◆ Data for this exercise
Segment Open

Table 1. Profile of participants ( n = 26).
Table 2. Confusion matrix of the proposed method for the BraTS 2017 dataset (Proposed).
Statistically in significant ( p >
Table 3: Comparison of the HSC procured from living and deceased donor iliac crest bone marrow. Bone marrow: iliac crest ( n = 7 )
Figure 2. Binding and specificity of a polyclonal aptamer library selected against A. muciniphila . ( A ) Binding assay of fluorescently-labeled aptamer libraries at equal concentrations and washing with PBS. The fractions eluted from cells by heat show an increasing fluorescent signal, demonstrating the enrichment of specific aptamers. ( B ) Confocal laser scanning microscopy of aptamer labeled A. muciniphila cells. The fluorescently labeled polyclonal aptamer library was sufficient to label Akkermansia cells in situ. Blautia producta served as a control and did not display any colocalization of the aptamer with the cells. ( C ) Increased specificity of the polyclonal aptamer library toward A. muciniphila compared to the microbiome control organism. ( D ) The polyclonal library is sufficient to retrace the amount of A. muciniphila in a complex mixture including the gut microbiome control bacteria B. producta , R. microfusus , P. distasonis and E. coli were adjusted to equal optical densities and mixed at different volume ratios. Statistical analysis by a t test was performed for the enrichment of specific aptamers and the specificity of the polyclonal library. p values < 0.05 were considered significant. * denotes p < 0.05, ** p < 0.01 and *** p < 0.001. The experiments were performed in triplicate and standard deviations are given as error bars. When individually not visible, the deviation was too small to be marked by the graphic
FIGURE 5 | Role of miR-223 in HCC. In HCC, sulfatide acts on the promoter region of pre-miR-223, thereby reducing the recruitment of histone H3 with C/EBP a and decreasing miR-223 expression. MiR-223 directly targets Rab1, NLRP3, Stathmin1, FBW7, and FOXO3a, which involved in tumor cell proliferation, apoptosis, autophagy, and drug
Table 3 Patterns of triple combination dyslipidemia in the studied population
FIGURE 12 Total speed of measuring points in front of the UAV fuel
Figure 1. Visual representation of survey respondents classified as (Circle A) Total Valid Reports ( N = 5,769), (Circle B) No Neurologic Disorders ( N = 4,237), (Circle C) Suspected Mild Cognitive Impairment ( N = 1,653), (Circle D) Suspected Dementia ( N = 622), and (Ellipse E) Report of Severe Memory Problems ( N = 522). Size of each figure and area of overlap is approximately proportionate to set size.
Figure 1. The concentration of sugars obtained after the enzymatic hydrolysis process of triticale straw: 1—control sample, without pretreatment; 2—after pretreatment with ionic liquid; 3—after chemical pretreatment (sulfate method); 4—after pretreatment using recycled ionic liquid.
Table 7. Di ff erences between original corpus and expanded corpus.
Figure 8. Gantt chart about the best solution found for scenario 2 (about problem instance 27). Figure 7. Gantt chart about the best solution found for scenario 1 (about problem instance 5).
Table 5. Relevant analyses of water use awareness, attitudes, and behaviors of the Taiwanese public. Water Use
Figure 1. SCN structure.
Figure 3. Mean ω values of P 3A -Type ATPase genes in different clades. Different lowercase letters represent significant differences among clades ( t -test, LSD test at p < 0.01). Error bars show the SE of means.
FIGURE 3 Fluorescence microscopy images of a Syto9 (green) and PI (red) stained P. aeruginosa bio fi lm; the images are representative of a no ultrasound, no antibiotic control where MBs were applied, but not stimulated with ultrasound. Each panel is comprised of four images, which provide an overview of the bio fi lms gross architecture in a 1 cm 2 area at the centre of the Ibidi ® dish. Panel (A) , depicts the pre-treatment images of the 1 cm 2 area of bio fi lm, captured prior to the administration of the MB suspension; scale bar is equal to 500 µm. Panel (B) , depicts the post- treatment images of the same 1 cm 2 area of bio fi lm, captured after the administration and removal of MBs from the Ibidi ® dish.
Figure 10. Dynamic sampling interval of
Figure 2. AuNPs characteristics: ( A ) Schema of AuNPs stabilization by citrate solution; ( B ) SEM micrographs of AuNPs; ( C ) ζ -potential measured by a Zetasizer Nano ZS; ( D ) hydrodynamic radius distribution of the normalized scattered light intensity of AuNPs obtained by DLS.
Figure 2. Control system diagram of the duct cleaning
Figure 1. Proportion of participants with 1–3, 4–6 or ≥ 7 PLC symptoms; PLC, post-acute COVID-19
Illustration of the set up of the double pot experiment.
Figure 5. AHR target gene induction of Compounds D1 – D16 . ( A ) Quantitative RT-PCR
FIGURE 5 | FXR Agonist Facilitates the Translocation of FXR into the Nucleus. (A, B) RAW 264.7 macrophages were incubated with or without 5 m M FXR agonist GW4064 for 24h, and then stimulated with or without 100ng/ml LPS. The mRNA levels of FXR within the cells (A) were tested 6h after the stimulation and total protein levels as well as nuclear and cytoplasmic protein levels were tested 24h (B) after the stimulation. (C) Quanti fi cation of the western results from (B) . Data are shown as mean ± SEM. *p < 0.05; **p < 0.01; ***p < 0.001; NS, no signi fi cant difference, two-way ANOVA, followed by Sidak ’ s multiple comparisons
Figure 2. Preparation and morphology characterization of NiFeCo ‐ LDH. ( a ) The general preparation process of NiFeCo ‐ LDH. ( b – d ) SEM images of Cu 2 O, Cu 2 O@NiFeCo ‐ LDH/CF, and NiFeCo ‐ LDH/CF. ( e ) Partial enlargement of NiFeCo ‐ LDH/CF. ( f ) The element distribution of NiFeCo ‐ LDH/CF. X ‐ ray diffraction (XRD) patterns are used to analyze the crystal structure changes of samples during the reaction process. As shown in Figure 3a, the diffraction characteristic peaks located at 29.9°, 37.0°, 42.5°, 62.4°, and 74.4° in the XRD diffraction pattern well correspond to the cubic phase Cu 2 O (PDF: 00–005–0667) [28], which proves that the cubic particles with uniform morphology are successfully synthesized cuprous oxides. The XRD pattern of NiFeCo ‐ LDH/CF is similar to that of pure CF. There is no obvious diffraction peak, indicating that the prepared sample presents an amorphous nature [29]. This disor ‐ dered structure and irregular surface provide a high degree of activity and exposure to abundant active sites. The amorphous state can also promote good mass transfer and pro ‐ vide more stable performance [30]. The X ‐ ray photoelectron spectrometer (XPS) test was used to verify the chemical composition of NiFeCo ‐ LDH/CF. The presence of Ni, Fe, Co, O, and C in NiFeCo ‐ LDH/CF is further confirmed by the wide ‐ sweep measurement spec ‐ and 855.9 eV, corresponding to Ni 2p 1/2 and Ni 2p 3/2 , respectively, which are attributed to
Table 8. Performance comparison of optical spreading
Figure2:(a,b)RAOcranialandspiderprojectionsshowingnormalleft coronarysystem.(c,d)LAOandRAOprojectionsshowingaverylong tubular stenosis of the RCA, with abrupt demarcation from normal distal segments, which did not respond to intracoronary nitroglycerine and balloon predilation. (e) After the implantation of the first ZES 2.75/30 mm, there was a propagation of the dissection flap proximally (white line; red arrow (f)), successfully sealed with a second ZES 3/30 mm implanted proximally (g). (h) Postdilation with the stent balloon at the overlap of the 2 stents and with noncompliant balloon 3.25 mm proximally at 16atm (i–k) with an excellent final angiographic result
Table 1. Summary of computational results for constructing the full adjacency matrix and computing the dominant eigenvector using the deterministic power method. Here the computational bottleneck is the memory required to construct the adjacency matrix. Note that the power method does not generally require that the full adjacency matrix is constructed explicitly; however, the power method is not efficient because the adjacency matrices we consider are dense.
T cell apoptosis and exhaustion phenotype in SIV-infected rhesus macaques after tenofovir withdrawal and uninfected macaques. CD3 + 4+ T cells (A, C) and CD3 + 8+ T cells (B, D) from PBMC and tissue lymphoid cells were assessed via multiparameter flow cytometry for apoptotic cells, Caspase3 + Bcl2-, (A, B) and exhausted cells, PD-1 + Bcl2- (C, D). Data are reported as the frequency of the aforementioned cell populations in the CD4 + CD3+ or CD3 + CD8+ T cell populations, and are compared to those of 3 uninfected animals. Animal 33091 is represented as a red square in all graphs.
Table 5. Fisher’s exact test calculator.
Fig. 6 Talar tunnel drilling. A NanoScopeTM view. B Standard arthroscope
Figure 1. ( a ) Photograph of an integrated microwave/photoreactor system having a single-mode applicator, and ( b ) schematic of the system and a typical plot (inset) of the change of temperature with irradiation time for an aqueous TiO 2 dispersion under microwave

Segment Closed

◆ What you will do
All lines of the data that hold "participants" need to be copied.

◆ Answer area
Table 1. Profile of participants ( n = 26).
Figure 1. Proportion of participants with 1–3, 4–6 or ≥ 7 PLC symptoms; PLC, post-acute COVID-19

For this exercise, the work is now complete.